In applying the existing categories of qualified liabilities, it has not always been entirely clear what it means for a liability to encumber the transferred property. Practitioners have at times advised that a liability be secured by all of the assets in a trade or business, even if lenders do not explicitly require such, in order to meet the encumbrance requirement. The New Qualified Liability dispenses with the encumbrance requirement, and thus is a welcome addition in that regard alone. Further, the New Qualified Liability requires only that the liability be incurred “in connection with,” as opposed to “in the ordinary course of,” the trade or business. The phrase “in connection with” is not explicitly defined in the 2016 Regulations. Compared with “in the ordinary course of,” “in connection with” seems to encapsulate a broader scope of liabilities. For example, if a partner incurs a liability to construct a new headquarters building for its business, that liability may be considered a qualified liability under the “in connection with” language, provided the other requirements are met. In contrast, such liability probably would not be considered as incurred “in the ordinary course of” the trade or business. 

The term “in connection with,” when used in other contexts, has generally been broadly construed by the IRS and courts. For instance, Section 174 of the Internal Revenue Code allows deductions of research and experimental expenditures paid or incurred in connection with a taxpayer’s trade or business. The Supreme Court, in interpreting that phrase for purposes of Section 174, permitted deductions for expenditures even though, at the time those expenditures were incurred, the taxpayer’s activities did not rise to the level of a trade or business. 

A Recent PLR

The IRS recently released a private letter ruling — PLR 201714028 — that indicates a willingness to give broad interpretation to this phrase for purposes of the disguised sale rules. In the private letter ruling, a company (which appears to be a partnership for tax purposes) is planning to transfer cash and all of its material operating assets to a partnership in exchange for partnership interests. In connection with the transfer, the partnership will assume a certain amount of the company’s liabilities. Some of the liabilities were originally incurred to make distributions (presumably to the owners of the company) in connection with the company’s formation, and have been subsequently refinanced. The remaining liabilities have been incurred to acquire assets, make improvements, pay expenses and otherwise operate the company’s business. The company has also regularly distributed cash to its members in proportion to their ownership interests. The company represented that the liabilities were incurred years before the transfer, and were not incurred in anticipation of the transfer. The IRS ruled that all of the liabilities that will be assumed by the partnership in connection with the company’s transfer of cash and all of its material operating assets are New Qualified Liabilities.

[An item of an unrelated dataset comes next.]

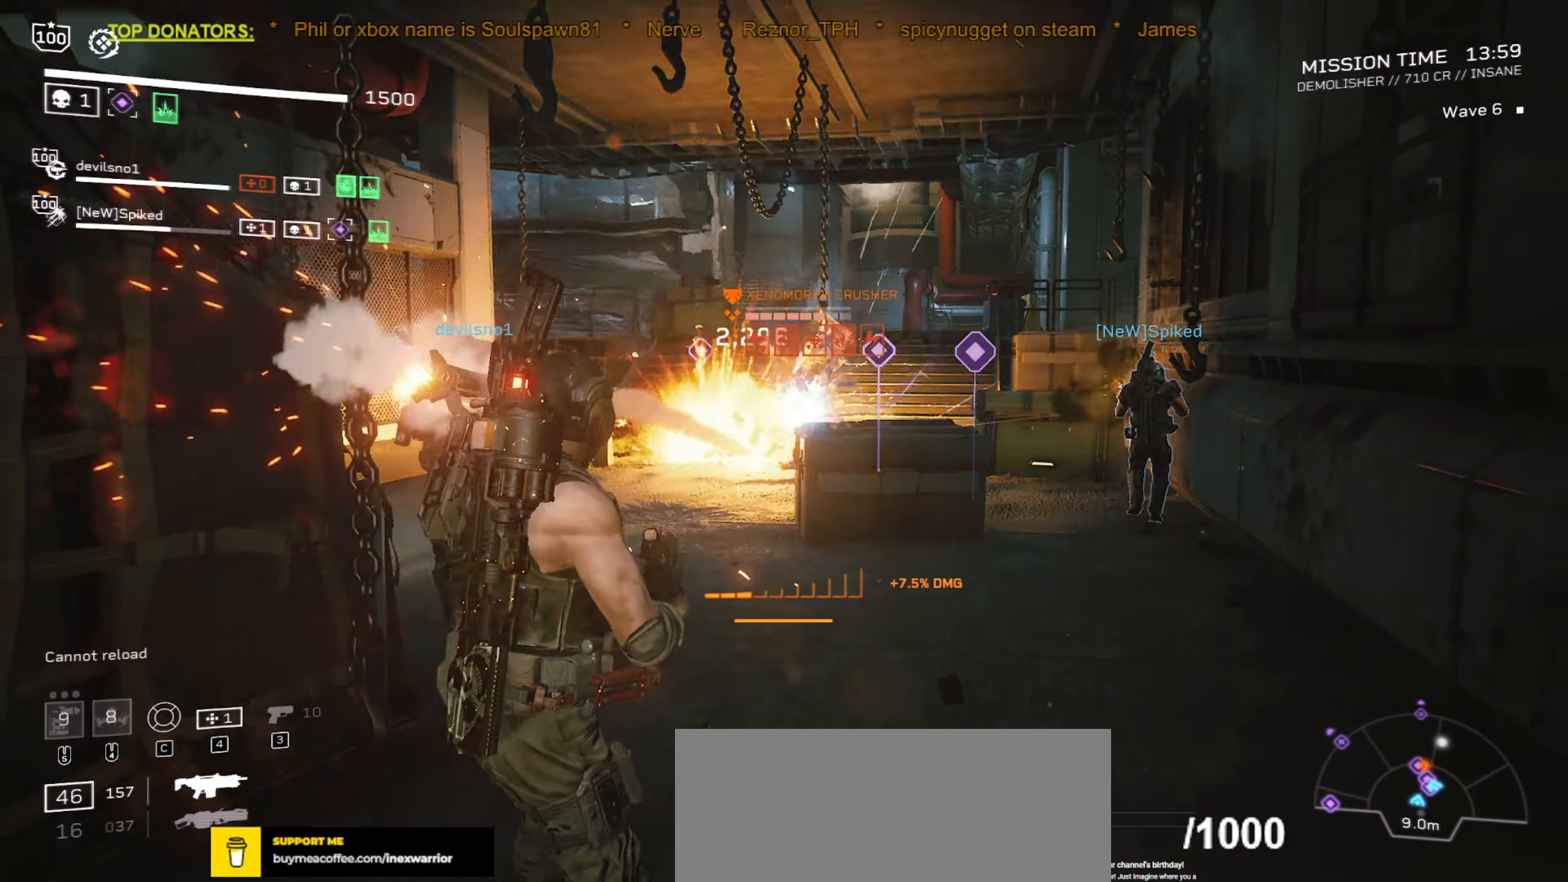
{"keys": [], "mouse": ["left", "right"], "events": [[50, "d", "down"], [66, "s", "up"], [100, "a", "up"], [166, "d", "up"], [233, "mouse_right", "down"], [283, "a", "down"], [283, "mouse_left", "down"], [383, "a", "up"]]}
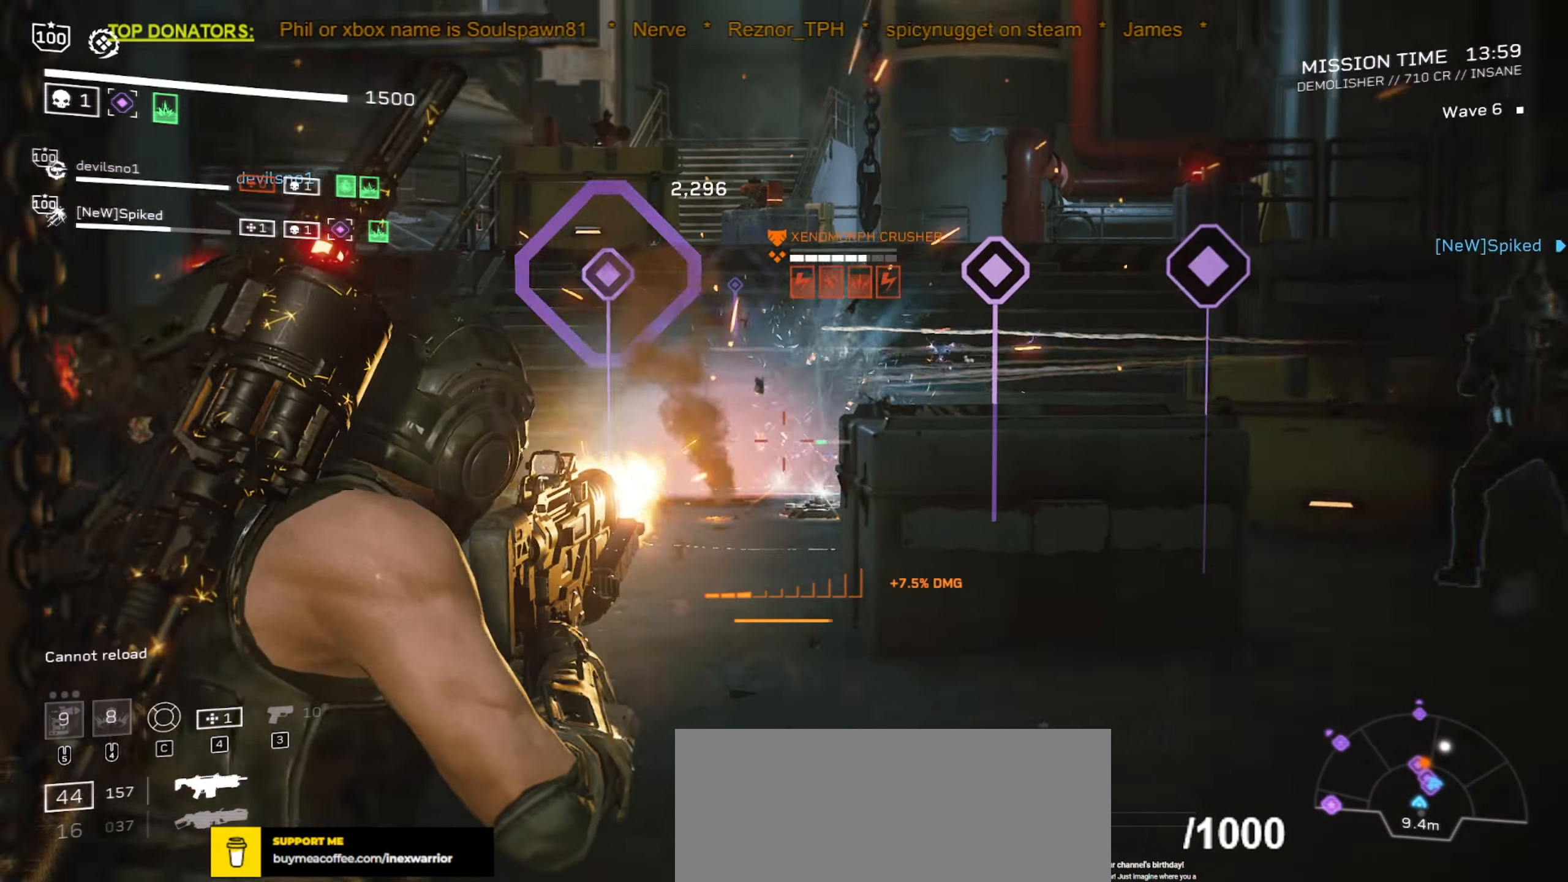
{"keys": ["d", "w"], "mouse": [], "events": [[400, "d", "down"], [400, "mouse_right", "up"], [416, "mouse_left", "up"], [416, "w", "down"]]}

Liabilities incurred to fund the operations of a trade or business generally are understood to be liabilities incurred in connection with such trade or business. The PLR is significant in that it suggests liabilities incurred in part to fund distributions (out of the trade or business) also are considered incurred in connection with the trade or business. Even though the PLR states that most of the liabilities were incurred in connection with the operation of the company’s business, they can also be considered to be incurred to fund cash distributions to the company’s members, because money is fungible. Although the practical reach of the New Qualified Liability remains to be seen, the PLR may signal the IRS’ willingness to construe the phrase “in connection with” broadly in its application.